Sabemos lo urgido que está el presidente con la menor aceptación en la historia de los Estados Unidos está urgido de victorias. Doblegar a Corea del Norte, vencer a ISIS o detener las matanzas en los centros educativos del vecino país es un poco más difícil que espantar a niños separados de sus padres, pero ¿a quién le importa? En este momento viven en un extraño limbo donde las autoridades norteamericanas no pueden saber a ciencia cierta cómo se llaman, quiénes son sus padres, de dónde vienen o cómo volverlos a reunir con sus familias.

Si bien es cierto que los medios, que todo el tiempo difunden fake news para desacreditar al paladín de la libertad, criticaron severamente esta medida para defender a América, lo cierto es que nuestro héroe ablandó su posición y emitió una de sus órdenes ejecutivas para decretar que ningún niño migrante sea separado de sus padres de hoy en adelante. Y todos tranquilos.

***

Instrucciones:
1. Indica si cada afirmación coincide con el texto sobre los niños migrantes separados de sus padres, y contesta sí o no citando las palabras del texto que lo deciden. (a) Las autoridades norteamericanas saben con certeza cómo se llaman los niños. (b) El presidente emitió una orden ejecutiva para que ningún niño migrante sea separado de sus padres. (c) Los medios elogiaron la medida.
2. Escribe cómo sigue el texto sobre los niños migrantes separados de sus padres, a partir de su última frase.

(Registros del conjunto de datos)
***

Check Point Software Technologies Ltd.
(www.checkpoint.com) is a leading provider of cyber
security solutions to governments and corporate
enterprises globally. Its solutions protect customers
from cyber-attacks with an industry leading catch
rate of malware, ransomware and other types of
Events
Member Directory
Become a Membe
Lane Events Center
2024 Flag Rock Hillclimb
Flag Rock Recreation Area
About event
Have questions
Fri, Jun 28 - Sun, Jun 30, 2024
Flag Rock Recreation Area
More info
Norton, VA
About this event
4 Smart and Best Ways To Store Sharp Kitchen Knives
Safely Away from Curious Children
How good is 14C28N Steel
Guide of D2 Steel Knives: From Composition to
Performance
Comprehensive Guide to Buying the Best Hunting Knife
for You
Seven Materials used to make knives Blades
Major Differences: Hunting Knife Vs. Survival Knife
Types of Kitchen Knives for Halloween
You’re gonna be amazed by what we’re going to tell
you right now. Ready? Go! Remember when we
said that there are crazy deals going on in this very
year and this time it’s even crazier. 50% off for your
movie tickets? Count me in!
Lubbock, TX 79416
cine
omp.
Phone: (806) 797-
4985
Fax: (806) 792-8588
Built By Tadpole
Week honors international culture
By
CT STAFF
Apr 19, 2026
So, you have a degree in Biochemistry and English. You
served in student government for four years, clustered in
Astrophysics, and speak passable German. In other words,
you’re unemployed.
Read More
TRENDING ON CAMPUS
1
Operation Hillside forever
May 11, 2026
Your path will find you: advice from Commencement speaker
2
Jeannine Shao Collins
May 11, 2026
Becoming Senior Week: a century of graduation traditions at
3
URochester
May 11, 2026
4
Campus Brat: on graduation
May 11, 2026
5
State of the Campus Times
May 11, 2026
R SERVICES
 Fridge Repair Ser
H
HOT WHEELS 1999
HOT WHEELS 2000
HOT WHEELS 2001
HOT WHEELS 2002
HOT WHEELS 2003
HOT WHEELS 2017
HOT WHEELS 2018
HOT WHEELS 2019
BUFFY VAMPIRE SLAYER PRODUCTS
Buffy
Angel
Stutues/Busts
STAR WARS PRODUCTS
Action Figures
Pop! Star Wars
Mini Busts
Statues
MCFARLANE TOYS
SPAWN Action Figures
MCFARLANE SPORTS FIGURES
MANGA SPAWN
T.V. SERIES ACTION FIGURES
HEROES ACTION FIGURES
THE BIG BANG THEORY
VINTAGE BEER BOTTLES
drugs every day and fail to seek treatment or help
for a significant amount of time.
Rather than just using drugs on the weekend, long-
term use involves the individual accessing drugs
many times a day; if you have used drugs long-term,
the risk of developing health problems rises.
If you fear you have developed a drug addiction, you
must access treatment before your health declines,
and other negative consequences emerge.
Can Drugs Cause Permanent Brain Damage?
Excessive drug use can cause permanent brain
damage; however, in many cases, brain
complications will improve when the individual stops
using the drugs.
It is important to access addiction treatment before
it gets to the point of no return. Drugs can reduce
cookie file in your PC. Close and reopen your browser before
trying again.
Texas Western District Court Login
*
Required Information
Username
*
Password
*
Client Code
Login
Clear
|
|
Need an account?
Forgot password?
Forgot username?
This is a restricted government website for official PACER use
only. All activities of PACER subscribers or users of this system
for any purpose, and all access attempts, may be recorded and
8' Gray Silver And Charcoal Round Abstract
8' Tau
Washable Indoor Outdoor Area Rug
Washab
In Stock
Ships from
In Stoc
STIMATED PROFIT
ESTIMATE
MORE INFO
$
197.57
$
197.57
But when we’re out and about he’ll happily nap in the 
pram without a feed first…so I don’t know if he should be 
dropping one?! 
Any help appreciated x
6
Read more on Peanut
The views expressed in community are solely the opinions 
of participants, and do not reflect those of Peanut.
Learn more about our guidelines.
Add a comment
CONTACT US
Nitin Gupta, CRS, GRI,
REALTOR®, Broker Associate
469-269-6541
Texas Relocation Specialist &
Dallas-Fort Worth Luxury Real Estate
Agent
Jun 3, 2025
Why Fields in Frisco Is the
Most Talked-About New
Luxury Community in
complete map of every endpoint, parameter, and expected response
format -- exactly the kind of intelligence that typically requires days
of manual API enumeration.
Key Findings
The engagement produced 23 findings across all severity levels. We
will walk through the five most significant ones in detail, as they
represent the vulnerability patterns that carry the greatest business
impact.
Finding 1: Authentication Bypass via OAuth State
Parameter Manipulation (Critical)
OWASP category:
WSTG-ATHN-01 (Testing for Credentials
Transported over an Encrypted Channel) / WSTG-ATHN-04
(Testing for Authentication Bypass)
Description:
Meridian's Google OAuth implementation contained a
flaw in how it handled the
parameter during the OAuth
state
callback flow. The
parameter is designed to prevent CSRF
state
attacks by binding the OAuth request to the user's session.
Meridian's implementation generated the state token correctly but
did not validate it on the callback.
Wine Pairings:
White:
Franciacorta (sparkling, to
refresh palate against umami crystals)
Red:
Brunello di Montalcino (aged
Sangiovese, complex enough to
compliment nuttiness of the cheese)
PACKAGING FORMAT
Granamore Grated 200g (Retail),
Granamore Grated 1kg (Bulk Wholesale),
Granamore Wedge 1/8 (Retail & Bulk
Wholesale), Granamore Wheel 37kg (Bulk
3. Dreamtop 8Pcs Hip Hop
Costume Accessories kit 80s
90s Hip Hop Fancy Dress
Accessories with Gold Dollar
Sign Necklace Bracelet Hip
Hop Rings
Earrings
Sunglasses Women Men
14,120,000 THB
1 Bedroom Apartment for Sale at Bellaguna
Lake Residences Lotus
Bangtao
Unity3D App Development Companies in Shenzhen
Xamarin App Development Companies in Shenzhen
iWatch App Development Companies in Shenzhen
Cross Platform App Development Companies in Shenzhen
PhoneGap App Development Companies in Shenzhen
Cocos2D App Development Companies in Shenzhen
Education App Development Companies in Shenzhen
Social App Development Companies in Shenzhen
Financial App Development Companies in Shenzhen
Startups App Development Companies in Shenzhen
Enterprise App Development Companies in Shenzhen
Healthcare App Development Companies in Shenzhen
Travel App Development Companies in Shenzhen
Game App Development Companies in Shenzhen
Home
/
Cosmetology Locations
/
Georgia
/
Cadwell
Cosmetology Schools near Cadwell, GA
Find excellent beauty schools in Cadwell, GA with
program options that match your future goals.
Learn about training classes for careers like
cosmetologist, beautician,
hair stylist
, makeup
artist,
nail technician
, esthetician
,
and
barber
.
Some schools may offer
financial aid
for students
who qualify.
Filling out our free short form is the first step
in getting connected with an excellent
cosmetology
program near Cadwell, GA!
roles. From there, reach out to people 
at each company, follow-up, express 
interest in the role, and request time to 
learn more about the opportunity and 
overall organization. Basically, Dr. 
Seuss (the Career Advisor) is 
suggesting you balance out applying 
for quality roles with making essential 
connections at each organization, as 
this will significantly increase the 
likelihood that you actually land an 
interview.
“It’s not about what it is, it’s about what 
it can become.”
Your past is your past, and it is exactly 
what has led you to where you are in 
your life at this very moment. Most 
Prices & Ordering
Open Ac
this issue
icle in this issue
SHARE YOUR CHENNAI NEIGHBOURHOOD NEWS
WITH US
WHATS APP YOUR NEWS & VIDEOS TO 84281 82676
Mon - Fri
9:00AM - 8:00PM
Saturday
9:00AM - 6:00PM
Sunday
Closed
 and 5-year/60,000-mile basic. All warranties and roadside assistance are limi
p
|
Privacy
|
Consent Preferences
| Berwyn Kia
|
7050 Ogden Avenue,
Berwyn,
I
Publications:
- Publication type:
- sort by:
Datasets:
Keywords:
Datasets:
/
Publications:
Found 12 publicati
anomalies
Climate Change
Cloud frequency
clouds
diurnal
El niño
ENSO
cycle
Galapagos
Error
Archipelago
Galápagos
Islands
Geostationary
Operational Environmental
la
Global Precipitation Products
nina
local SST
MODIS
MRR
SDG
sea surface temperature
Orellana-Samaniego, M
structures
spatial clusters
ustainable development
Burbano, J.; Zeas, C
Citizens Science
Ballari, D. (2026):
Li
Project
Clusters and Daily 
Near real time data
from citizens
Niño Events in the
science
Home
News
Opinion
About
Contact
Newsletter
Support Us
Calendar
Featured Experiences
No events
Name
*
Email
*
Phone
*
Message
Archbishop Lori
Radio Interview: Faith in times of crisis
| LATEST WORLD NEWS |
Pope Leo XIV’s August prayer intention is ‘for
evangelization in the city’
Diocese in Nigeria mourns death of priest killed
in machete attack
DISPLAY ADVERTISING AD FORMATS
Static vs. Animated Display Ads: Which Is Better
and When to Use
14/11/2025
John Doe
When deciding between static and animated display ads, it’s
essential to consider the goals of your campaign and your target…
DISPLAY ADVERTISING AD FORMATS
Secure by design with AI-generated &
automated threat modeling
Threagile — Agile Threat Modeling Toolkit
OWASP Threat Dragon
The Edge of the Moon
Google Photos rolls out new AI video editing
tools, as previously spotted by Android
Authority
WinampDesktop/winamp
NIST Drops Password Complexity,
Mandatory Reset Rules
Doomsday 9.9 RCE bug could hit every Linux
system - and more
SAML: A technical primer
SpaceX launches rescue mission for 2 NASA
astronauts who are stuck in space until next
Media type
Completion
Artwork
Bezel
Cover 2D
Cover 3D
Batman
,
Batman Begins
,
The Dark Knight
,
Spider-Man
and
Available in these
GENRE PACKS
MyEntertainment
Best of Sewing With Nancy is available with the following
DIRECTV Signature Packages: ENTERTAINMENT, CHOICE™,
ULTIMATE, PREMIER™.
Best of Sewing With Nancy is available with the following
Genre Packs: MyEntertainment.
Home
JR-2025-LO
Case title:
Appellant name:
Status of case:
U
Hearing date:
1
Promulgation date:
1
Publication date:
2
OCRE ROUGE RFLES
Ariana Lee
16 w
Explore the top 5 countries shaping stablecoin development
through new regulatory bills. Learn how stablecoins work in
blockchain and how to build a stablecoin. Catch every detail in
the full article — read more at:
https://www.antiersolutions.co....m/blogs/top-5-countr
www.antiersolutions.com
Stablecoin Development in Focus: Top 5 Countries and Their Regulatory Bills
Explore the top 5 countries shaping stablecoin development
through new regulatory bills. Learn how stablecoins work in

***

Resultados esperados:
1.
(a) No: «las autoridades norteamericanas no pueden saber a ciencia cierta cómo se llaman».
(b) Sí: «emitió una de sus órdenes ejecutivas para decretar que ningún niño migrante sea separado de sus padres de hoy en adelante».
(c) No: «criticaron severamente esta medida».

2.
Queda como siempre, una moraleja: la gente se mueve por miedo. Y un gobernante astuto es capaz de señalar a sus gobernados las causas de su miedo. Y de inmediato, se aboca a desaparecer esta terrible amenaza. O genera un sistema de símbolos que conjuren ese mal: un muro fronterizo, el amago perpetuo de abolir el Tratado de Libre Comercio, la discriminación y la injuria como políticas de control. Estos mecanismos no nos son extraños: las actuales campañas electorales nos muestran cómo se busca usar el miedo como forma de disuasión.

Pero lo de los niños, entendamos, es una exageración, hasta para Donald Trump. Y la condena mundial, merecida, le mostrará sus límites y sus exageraciones: los norteamericanos tienen miedo. Y como buen demagogo, Trump alimenta el temor, el odio y la incomprensión. No tanto como para que enjaular y hacer llorar a un menor le gane simpatías o mejore sus números de aceptación.